Jadi akar itu yang paling menyebar di dalam surahnya. Di sini dan di 81:14 akar itu menamai jiwa manusia, dan di 81:18 ia menamai subuh yang bernapas.
Ayat ini yang pertama di dalam rangkaiannya yang menyebut manusia sendiri, sesudah enam ayat tentang alam, harta, dan binatang. Kata keduanya berbaris damah karena menjadi pokok kalimatnya, sama seperti enam kata pokok sebelumnya. Bentuk kata kerjanya berbentuk lampau, padahal peristiwanya belum terjadi, sehingga kepastiannya dinyatakan lewat bentuk waktu sama seperti di enam ayat sebelumnya. Jadi tujuh ayat menggantung bersama, dan pokok kalimat yang dijanjikan masih tujuh ayat lagi jauhnya di 81:14.
Renungan dan Hikmah
- Kata keduanya berasal dari akar yang berdiri di tiga ayat di dalam surah ini, yaitu 81:7, 81:14, dan 81:18. Di sini dan di 81:14 akar itu menamai jiwa manusia, dan di 81:18 ia menamai subuh yang bernapas. Jadi satu akar mengikat jiwa dan napas pagi tanpa satu kalimat penghubung dari Allah. Kesejajaran itu tidak ditandai satu kalimat pun, dan pembacanya sendiri yang harus melihat bahwa satu akar mengikat jiwa manusia dan napas pagi di surah ini. Jiwa yang dipasangkan tidak diberi tahu dengan apa ia dipasangkan.

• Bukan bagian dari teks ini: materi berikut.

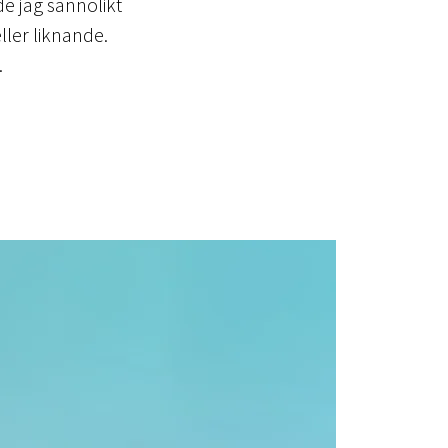
e jag sannolikt
eller liknande.
.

- Kata kerjanya muncul 1 kali di seluruh Al-Qur'an, dan akarnya dipakai Allah di 72 ayat, antara lain 2:35, 4:1, 30:21, 36:36, dan 78:8. Di sebagian besar pemakaiannya akar itu menamai pasangan suami istri, sedangkan di sini ia menamai jiwa yang dipasangkan. Angka itu bisa dihitung ulang siapa pun dengan memeriksa daftarnya, dan yang tidak bisa dihitung adalah alasan pemakaian akar pasangan untuk jiwa yang dipasangkan. Jiwa yang dipasangkan tidak diberi tahu dengan apa ia dipasangkan.
- Allah tidak menyebut dengan apa jiwa itu dipasangkan, dan pembacanya dibiarkan tanpa keterangan itu di dalam ayat ini maupun di ayat mana pun sesudahnya. Apa yang dibayangkan pembaca ketika ia diberi tahu jiwanya akan dipasangkan tanpa diberi tahu dengan apa? Ketiadaan keterangan itu perlu dijaga di dalam terjemahannya, sebab menyisipkannya akan menutup apa yang sengaja dibiarkan kosong oleh susunan katanya. Akar yang menamai pasangan suami istri dipakai untuk pengelompokan jiwa.

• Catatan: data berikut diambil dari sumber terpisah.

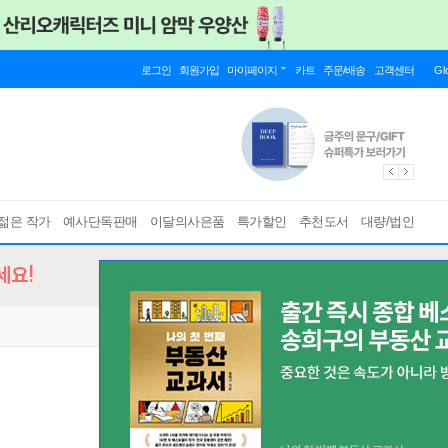
로그인
회원가입
마이페이지
카트
주문/배송
고객센터
Gl
젊은 작가
예사단독판매
이달의사은품
특가할인
추천도서
대량/법인
세요!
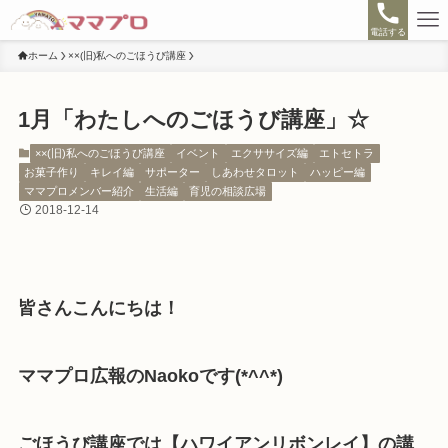
電話する
ホーム
××(旧)私へのごほうび講座
1月「わたしへのごほうび講座」☆
××(旧)私へのごほうび講座
イベント
エクササイズ編
エトセトラ
お菓子作り
キレイ編
サポーター
しあわせタロット
ハッピー編
ママプロメンバー紹介
生活編
育児の相談広場
2018-12-14
皆さんこんにちは！
ママプロ広報のNaokoです(*^^*)
ごほうび講座では【ハワイアンリボンレイ】の講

- Bentuk kata kerjanya berbentuk penderita dan berpola kedua, sama seperti bentuk di 81:1, 81:3, 81:4, dan 81:6. Jadi lima ayat di dalam rangkaian ini memakai bentuk yang sama persis sampai ke polanya tanpa satu kata pembeda dari Allah. Kesejajaran itu berlaku sampai ke polanya, dan pembacanya sendiri yang harus melihat bahwa lima ayat memakai bentuk kata kerja yang sama persis. Akar yang menamai pasangan suami istri dipakai untuk pengelompokan jiwa.
- Ayat ini yang pertama di dalam rangkaiannya yang menyebut manusia sendiri, sesudah enam ayat tentang alam, harta, dan binatang. Jadi urutan Allah bergerak dari yang paling jauh kepada yang paling dekat tanpa satu kata penanda di antaranya. Urutan itu tidak diterangkan Al-Qur'an, dan yang bisa dicatat cuma bahwa manusia disebut sesudah enam benda di luar dirinya di dalam rangkaiannya. Jiwa yang dipasangkan tidak diberi tahu dengan apa ia dipasangkan.

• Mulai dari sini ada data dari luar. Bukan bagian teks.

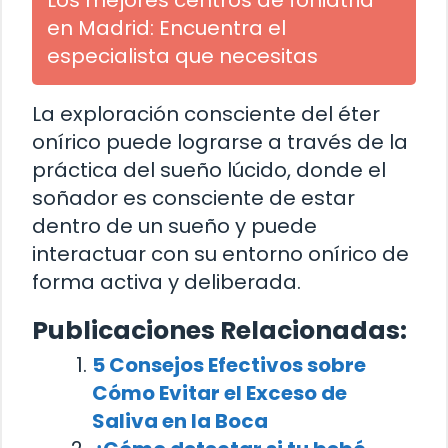
Los mejores centros de foniatria
en Madrid: Encuentra el
especialista que necesitas
La exploración consciente del éter
onírico puede lograrse a través de la
práctica del sueño lúcido, donde el
soñador es consciente de estar
dentro de un sueño y puede
interactuar con su entorno onírico de
forma activa y deliberada.
Publicaciones Relacionadas:
5 Consejos Efectivos sobre
Cómo Evitar el Exceso de
Saliva en la Boca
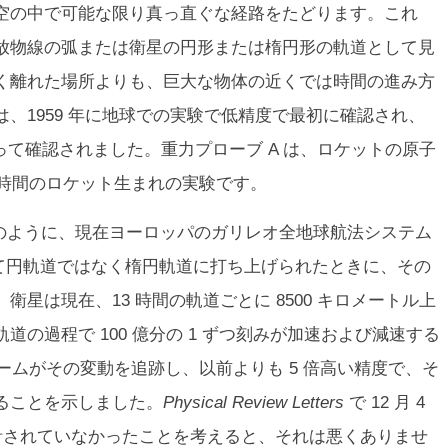
空の中で可能な限り真っ直ぐな経路をたどります。これ
放物線の弧または衛星の円形または楕円形の軌道として見
く離れた場所よりも、巨大な物体の近くでは時間の進み方
、1959 年に地球での実験で低精度で最初に確認され、
によって確認されました。重力プローブ A は、ロケットの原子
 時間のロケット生まれの実験です。
真のように、現在ヨーロッパのガリレオ全地球航法システム
誤って円軌道ではなく楕円軌道に打ち上げられたときに、その
星は現在、13 時間の軌道ごとに 8500 キロメートル上
の過程で 100 億分の 1 ずつ刻みが加速および減速する
チームがその変動を追跡し、以前よりも 5 倍高い精度で、そ
ることを示しました。
Physical Review Letters
で 12 月 4
設計されていなかったことを考えると、それは悪くありませ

- Susunan ayat ini sejajar dengan susunan enam ayat sebelumnya, dan ia tetap tidak memuat kalimat pokok. Jadi tujuh ayat menggantung bersama, dan pokok kalimat yang dijanjikan Allah masih tujuh ayat lagi jauhnya di 81:14. Yang tersedia bagi pembacanya cuma tujuh gambaran yang sudah lewat, dan kalimat pokoknya masih tujuh ayat lagi jauhnya di dalam susunan surahnya. Jiwa yang dipasangkan tidak diberi tahu dengan apa ia dipasangkan. Akar yang menamai pasangan suami istri dipakai untuk pengelompokan jiwa.